BEGIN Information shown

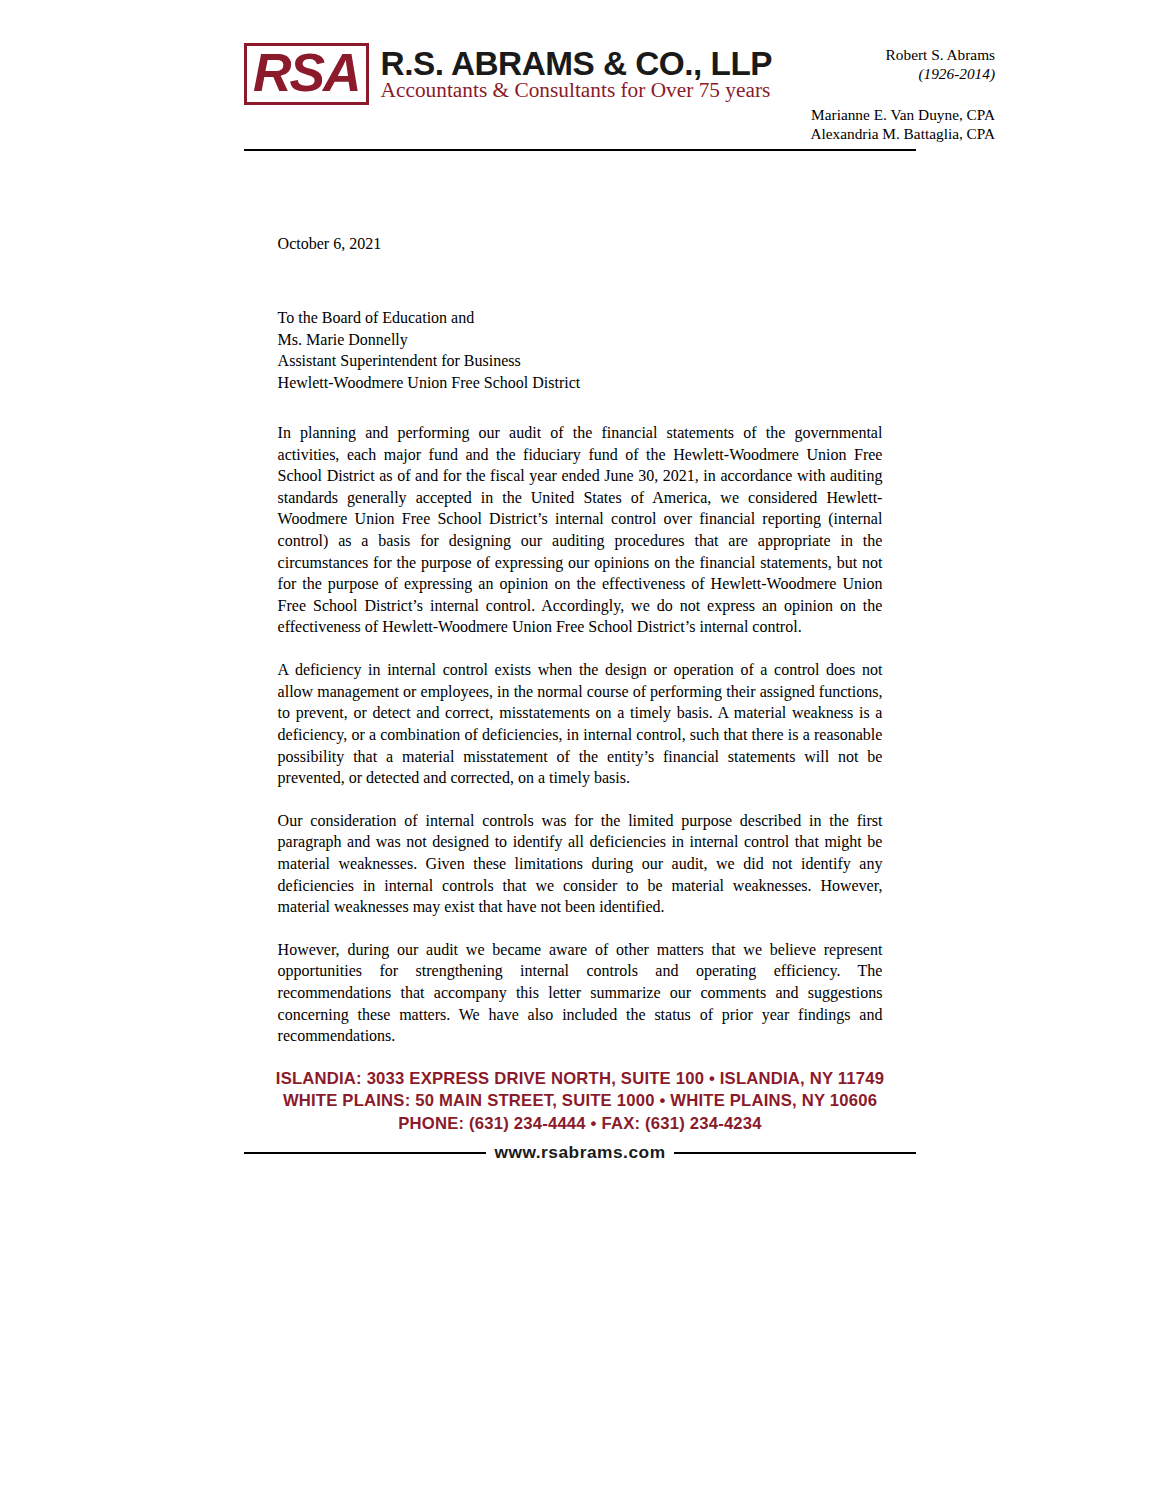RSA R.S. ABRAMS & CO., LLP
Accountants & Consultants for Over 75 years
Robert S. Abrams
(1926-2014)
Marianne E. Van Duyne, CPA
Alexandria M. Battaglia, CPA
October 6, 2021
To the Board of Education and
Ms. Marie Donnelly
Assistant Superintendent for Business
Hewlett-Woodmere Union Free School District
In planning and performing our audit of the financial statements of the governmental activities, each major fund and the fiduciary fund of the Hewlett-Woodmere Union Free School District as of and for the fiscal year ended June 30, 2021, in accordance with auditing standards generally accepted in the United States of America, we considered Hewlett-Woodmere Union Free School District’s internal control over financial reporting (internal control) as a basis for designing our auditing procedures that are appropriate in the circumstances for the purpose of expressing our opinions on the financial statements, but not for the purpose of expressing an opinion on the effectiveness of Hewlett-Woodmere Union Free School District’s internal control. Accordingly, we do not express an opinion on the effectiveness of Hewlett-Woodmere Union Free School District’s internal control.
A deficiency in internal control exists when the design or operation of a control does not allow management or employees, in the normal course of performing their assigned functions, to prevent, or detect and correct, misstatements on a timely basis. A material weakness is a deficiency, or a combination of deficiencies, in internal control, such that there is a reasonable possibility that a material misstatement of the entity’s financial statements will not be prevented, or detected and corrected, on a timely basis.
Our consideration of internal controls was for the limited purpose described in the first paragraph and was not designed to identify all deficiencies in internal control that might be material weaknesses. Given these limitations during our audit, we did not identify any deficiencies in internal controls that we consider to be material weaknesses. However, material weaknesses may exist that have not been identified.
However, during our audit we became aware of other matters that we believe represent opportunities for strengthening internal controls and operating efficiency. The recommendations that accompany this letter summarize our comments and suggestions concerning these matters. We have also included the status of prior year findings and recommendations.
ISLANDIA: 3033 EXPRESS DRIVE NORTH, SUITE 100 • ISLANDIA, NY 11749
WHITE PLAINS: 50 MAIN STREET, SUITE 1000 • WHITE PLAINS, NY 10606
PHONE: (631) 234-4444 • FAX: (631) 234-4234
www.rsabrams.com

END Information shown

**Activity:**
Start at the first line of the records and write out everything up to and including the line containing "A deficiency in". No pictures.

**Exercise answer:**
RSA R.S. ABRAMS & CO., LLP
Accountants & Consultants for Over 75 years
Robert S. Abrams
(1926-2014)
Marianne E. Van Duyne, CPA
Alexandria M. Battaglia, CPA
October 6, 2021
To the Board of Education and
Ms. Marie Donnelly
Assistant Superintendent for Business
Hewlett-Woodmere Union Free School District
In planning and performing our audit of the financial statements of the governmental activities, each major fund and the fiduciary fund of the Hewlett-Woodmere Union Free School District as of and for the fiscal year ended June 30, 2021, in accordance with auditing standards generally accepted in the United States of America, we considered Hewlett-Woodmere Union Free School District’s internal control over financial reporting (internal control) as a basis for designing our auditing procedures that are appropriate in the circumstances for the purpose of expressing our opinions on the financial statements, but not for the purpose of expressing an opinion on the effectiveness of Hewlett-Woodmere Union Free School District’s internal control. Accordingly, we do not express an opinion on the effectiveness of Hewlett-Woodmere Union Free School District’s internal control.
A deficiency in internal control exists when the design or operation of a control does not allow management or employees, in the normal course of performing their assigned functions, to prevent, or detect and correct, misstatements on a timely basis. A material weakness is a deficiency, or a combination of deficiencies, in internal control, such that there is a reasonable possibility that a material misstatement of the entity’s financial statements will not be prevented, or detected and corrected, on a timely basis.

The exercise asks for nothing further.